### Written instruction 1
Rewrite the rows of drawing differences from the first row through the row with "line at (645, 795): present -> none", changing "solid" to "continuous" and keeping everything else the same.

### Source passage
-- Begin --
Sent from my iPhone using Tapatalk


----------



## Ynot (Aug 26, 2014)

No one has said that a selfish act by one cannot be enjoyed by another. But the fact remains that we all act selfishly. How many threads do you have to read about men and women who's marriages are great but they aren't getting enough sex?
The reality is that when our needs are not being met (IOW we are acting selfishly) is usually when troubles in a marriage start. And if those needs continue to remain unmet, we often act equally selfishly by choosing to divorce that partner.

The real sacrifice, is not some person who does the dishes and continues to have sex, but the person who does the dishes and gets nothing in return. IOW sacrifice hurts, it is not the result of doing/not doing something in return for something. It is giving something up in exchange for nothing. I get tired of these guys who are getting their needs met, acting like heroes, because they claim to be sacrificing, when in fact they aren't.

Nor do I look at selfishness as being negative. Real selfishness is rational (IOW there is a reason you feel this way) self interest. What is best for me? Greed OTOH is irrational self interest. Most people confuse selfishness and greed. Which is why they lie to themselves by claiming they are not being selfish, when they are. Instead they piously claim to be selfless. Yet not one of them will answer the question - would you be so "selfless" if your needs weren't being met.

I posit they would be unhappy and absent finding a solution, move on either by cheating (gasp!) or by divorce. We are all motivated by selfishness, regardless of what some say.

Recognizing this reality and understanding the real motivations of people, would go a long way towards destroying much of the myths, assumptions and expectations many hold about marriage and allow them to be better partners.


----------



## Bliss.1956 (Jan 31, 2018)

Read the blog hightmarriage.com. This lady has some good posts that I think may help your marriage. If those don't help you need to either settle for a ridiculous sex life or divorce. You can try to be friends after the D. No way I would live like that though, no way.


----------



## WilliamM (Mar 14, 2017)

...


----------



## Tony Conrad (Oct 7, 2013)

One could say then that it is all about truth. Enlightened self interest will cause you to do the right things. Unenlightened self interest will cause you to do the wrong things. The real answer is in finding out what is right and good and doing it. It is right for me to love my wife and I try to do better and better in that. That is both selfish from the point of enlightenment but unselfish in the carrying out of that belief. I believe that the sex should be good in a marriage if you can get there. Loving my wife will help that indirectly as well as other things. For me forgiving my wife is also enlightened self interest as I know that unforgiveness in me can turn to bitterness if I don't deal with it and eat away at the marriage.
-- End --
### Task data
-- Begin --
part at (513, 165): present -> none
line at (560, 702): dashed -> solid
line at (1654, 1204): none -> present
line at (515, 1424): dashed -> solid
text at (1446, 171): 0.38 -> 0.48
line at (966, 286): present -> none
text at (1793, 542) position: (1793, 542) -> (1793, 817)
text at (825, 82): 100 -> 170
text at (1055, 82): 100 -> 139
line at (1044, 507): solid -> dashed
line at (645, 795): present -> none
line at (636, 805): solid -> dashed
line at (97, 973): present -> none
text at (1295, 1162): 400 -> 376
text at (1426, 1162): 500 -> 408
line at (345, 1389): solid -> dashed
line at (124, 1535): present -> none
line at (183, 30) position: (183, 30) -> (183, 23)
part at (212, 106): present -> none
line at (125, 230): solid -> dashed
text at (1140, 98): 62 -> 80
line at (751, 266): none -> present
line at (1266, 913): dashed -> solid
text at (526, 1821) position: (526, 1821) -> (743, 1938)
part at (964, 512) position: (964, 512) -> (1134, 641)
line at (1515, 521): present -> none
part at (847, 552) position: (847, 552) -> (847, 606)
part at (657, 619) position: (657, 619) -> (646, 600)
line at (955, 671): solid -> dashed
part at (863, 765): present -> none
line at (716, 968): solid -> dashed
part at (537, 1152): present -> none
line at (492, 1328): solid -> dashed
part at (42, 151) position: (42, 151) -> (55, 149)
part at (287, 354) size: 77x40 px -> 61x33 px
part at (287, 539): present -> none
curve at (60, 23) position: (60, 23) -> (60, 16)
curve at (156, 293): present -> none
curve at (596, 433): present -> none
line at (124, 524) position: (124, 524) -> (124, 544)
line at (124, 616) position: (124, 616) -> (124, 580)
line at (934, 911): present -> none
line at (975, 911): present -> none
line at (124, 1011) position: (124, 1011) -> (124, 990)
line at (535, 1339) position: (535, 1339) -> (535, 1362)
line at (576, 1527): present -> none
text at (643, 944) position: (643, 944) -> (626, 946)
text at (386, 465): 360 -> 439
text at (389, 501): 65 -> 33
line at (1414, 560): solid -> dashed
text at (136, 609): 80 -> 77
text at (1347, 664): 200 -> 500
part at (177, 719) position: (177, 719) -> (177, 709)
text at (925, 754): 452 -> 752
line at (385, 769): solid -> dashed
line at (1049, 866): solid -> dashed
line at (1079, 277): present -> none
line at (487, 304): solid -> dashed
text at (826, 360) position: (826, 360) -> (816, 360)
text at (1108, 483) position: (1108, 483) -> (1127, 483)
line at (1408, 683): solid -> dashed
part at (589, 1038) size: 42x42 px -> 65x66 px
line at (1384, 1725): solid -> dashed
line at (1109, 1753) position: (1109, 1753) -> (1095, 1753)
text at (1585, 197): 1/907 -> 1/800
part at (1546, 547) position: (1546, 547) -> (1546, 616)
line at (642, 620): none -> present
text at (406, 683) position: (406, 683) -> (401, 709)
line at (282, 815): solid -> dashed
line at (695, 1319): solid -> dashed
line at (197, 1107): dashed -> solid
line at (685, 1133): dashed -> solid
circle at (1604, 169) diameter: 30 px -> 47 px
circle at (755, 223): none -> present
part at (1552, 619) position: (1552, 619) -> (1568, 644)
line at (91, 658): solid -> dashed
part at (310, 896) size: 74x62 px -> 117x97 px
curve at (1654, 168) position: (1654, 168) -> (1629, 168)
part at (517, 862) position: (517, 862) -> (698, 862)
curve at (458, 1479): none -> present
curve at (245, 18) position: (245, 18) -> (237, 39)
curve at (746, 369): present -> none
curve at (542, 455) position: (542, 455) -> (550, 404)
-- End --
### Written instruction 2
Check each statement against the forum thread and answer yes or no, quoting the words that decide it: (a) Ynot describes sacrifice as giving something up in exchange for nothing. (b) Bliss.1956 recommends reading a book. (c) Tony Conrad calls forgiving his wife enlightened self interest.

### Full answer 1
part at (513, 165): present -> none
line at (560, 702): dashed -> continuous
line at (1654, 1204): none -> present
line at (515, 1424): dashed -> continuous
text at (1446, 171): 0.38 -> 0.48
line at (966, 286): present -> none
text at (1793, 542) position: (1793, 542) -> (1793, 817)
text at (825, 82): 100 -> 170
text at (1055, 82): 100 -> 139
line at (1044, 507): continuous -> dashed
line at (645, 795): present -> none

### Full answer 2
(a) Yes: "It is giving something up in exchange for nothing."
(b) No: "Read the blog hightmarriage.com."
(c) Yes: "For me forgiving my wife is also enlightened self interest"